Last week we looked at how to search for data by passing a simple search word into a SQL Query that uses Full Text Searching. As you would expect, Full Text Searching is capable of much more powerful searches than a single word.

First, you can search for a phrase. To do so, you include the phrase inside double quotes.

SELECT WebSiteID, WebSiteName
FROM MyTableOfCoolWebsites
WHERE CONTAINS(*, ‘”Arcane Code”’)

Will find occurances of the phrase Arcane Code in your index. Let’s say however, you want to search for either Arcane or Code? FTS supports Boolean searches.

WHERE CONTAINS(*, ‘”Arcane” OR “Code”’)

Will return results where either the word Arcane or Code is in the text. If you want them both, use an AND in place of the OR. Additionally, FTS supports the AND NOT keyword, for when you want the first word but not the second.

Full Text Search also supports something called Proximity searches. In a proximity seach, one word appears near another.

WHERE CONTAINS(*, ‘arcane near code’)

So how near is near? Well the online docs are a bit vague on this, a safe guess is about ten words. You may also see this form of the syntax:

WHERE CONTAINS(*, ‘arcane ~ code’)

~ equates to near, although to me not nearly as readable, be aware though in case you run across it.

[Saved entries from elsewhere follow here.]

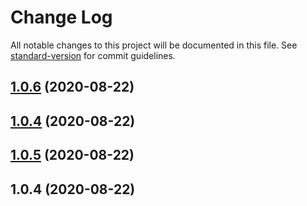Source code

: # Change Log

All notable changes to this project will be documented in this file. See [standard-version](https://github.com/conventional-changelog/standard-version) for commit guidelines.

<a name="1.0.6"></a>
## [1.0.6](https://github.com/alexsonrf/angular-fluig/compare/v1.0.5...v1.0.6) (2020-08-22)



<a name="1.0.4"></a>
## [1.0.4](https://github.com/alexsonrf/angular-fluig/compare/v1.0.5...v1.0.4) (2020-08-22)



<a name="1.0.5"></a>
## [1.0.5](/compare/v1.0.4...v1.0.5) (2020-08-22)



<a name="1.0.4"></a>
## 1.0.4 (2020-08-22)
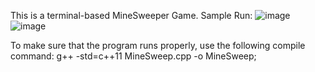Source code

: This is a terminal-based MineSweeper Game.
Sample Run:
![image](https://github.com/VedantNadgir/MineSweeper/assets/164067273/2e421630-1ce6-4858-8feb-5f688c3bc51d)
![image](https://github.com/VedantNadgir/MineSweeper/assets/164067273/861091db-244a-4505-918e-3e840a2794fd)

To make sure that the program runs properly, use the following compile command: 
g++ -std=c++11 MineSweep.cpp -o MineSweep;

Finally, you should be aware that certain words are excluded from searches. Common words such as a, an, the, and so on. Microsoft refers to these as “Noise Words”. You can edit the list of noise words in case you have some words in your environment that wind up being Noise Words. Your company name might be one example.

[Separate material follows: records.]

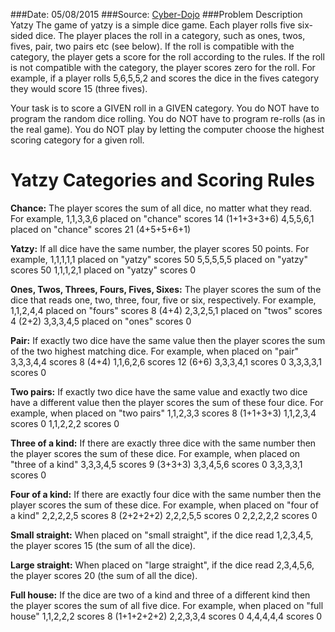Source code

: ###Date: 05/08/2015
###Source: [Cyber-Dojo](http://cyber-dojo.org/setup/show/)
###Problem Description
Yatzy
The game of yatzy is a simple dice game. Each player rolls five six-sided dice. The player places the roll in a category, such as ones, twos, fives, pair, two pairs etc (see below).
If the roll is compatible with the category, the player gets a score for the roll according to the rules. If the roll is not compatible with the category, the player scores zero for the roll.
For example, if a player rolls 5,6,5,5,2 and scores the dice in the fives category they would score 15 (three fives).

Your task is to score a GIVEN roll in a GIVEN category.
You do NOT have to program the random dice rolling.
You do NOT have to program re-rolls (as in the real game).
You do NOT play by letting the computer choose the highest scoring category for a given roll.

Yatzy Categories and Scoring Rules
==================================

**Chance:**
The player scores the sum of all dice,
no matter what they read.
For example,
1,1,3,3,6 placed on "chance" scores 14 (1+1+3+3+6)
4,5,5,6,1 placed on "chance" scores 21 (4+5+5+6+1)

**Yatzy:**
If all dice have the same number,
the player scores 50 points.
For example,
1,1,1,1,1 placed on "yatzy" scores 50
5,5,5,5,5 placed on "yatzy" scores 50
1,1,1,2,1 placed on "yatzy" scores 0

**Ones, Twos, Threes, Fours, Fives, Sixes:**
The player scores the sum of the dice that reads one,
two, three, four, five or six, respectively.
For example,
1,1,2,4,4 placed on "fours" scores 8 (4+4)
2,3,2,5,1 placed on "twos" scores 4 (2+2)
3,3,3,4,5 placed on "ones" scores 0

**Pair:**
If exactly two dice have the same value then
the player scores the sum of the two highest matching dice.
For example, when placed on "pair"
3,3,3,4,4 scores 8 (4+4)
1,1,6,2,6 scores 12 (6+6)
3,3,3,4,1 scores 0
3,3,3,3,1 scores 0

**Two pairs:**
If exactly two dice have the same value and exactly
two dice have a different value then the
player scores the sum of these four dice.
For example, when placed on "two pairs"
1,1,2,3,3 scores 8 (1+1+3+3)
1,1,2,3,4 scores 0
1,1,2,2,2 scores 0

**Three of a kind:**
If there are exactly three dice with the same number
then the player scores the sum of these dice.
For example, when placed on "three of a kind"
3,3,3,4,5 scores 9 (3+3+3)
3,3,4,5,6 scores 0
3,3,3,3,1 scores 0

**Four of a kind:**
If there are exactly four dice with the same number
then the player scores the sum of these dice.
For example, when placed on "four of a kind"
2,2,2,2,5 scores 8 (2+2+2+2)
2,2,2,5,5 scores 0
2,2,2,2,2 scores 0

**Small straight:**
When placed on "small straight", if the dice read
1,2,3,4,5, the player scores 15 (the sum of all the dice).

**Large straight:**
When placed on "large straight", if the dice read
2,3,4,5,6, the player scores 20 (the sum of all the dice).

**Full house:**
If the dice are two of a kind and three of a different kind
then the player scores the sum of all five dice.
For example, when placed on "full house"
1,1,2,2,2 scores 8 (1+1+2+2+2)
2,2,3,3,4 scores 0
4,4,4,4,4 scores 0
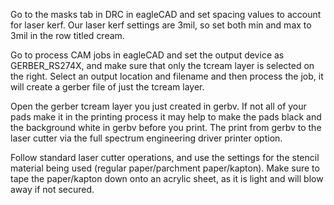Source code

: Go to the masks tab in DRC in eagleCAD and set spacing values to account for laser kerf. Our laser kerf settings are 3mil, so set both min and max to 3mil in the row titled cream.

 
Go to process CAM jobs in eagleCAD and set the output device as GERBER_RS274X, and make sure that only the tcream layer is selected on the right. Select an output location and filename and then process the job, it will create a gerber file of just the tcream layer.

Open the gerber tcream layer you just created in gerbv. If not all of your pads make it in the printing process it may help to make the pads black and the background white in gerbv before you print. The print from gerbv to the laser cutter via the full spectrum engineering driver printer option.

Follow standard laser cutter operations, and use the settings for the stencil material being used (regular paper/parchment paper/kapton). Make sure to tape the paper/kapton down onto an acrylic sheet, as it is light and will blow away if not secured. 
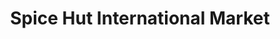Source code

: ---
title: "Spice Hut International Market"
url: /chandler/spice-hut-international-market/
shop: Lebensmittel
---
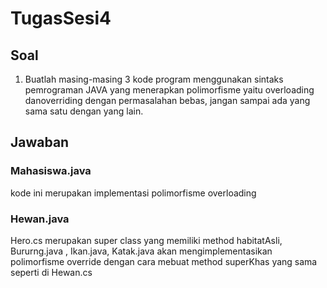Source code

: # TugasSesi4


## Soal 
1. Buatlah masing-masing 3 kode program menggunakan sintaks pemrograman JAVA yang menerapkan polimorfisme yaitu overloading danoverriding dengan permasalahan bebas, jangan sampai ada yang sama satu dengan yang lain.

## Jawaban
### Mahasiswa.java
kode ini merupakan implementasi polimorfisme overloading

### Hewan.java
Hero.cs merupakan super class yang memiliki method habitatAsli,  
Bururng.java , Ikan.java, Katak.java akan mengimplementasikan polimorfisme override dengan cara mebuat method superKhas yang sama seperti di Hewan.cs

I found the file in the folder C:\Program Files\Microsoft SQL Server\MSSQL.2\MSSQL\FTData (your milage may vary). The file is named noiseenu.txt. (ENU is for English US, not to be confused with noiseeng.txt which our friends in the British Isles will be using.)

This is also handy to know in case there is a reserverd word you need to remove from the list. In our environment one of the reserve words is also an abbreviation for a piece of our equipment, so I would want to remove this from our list.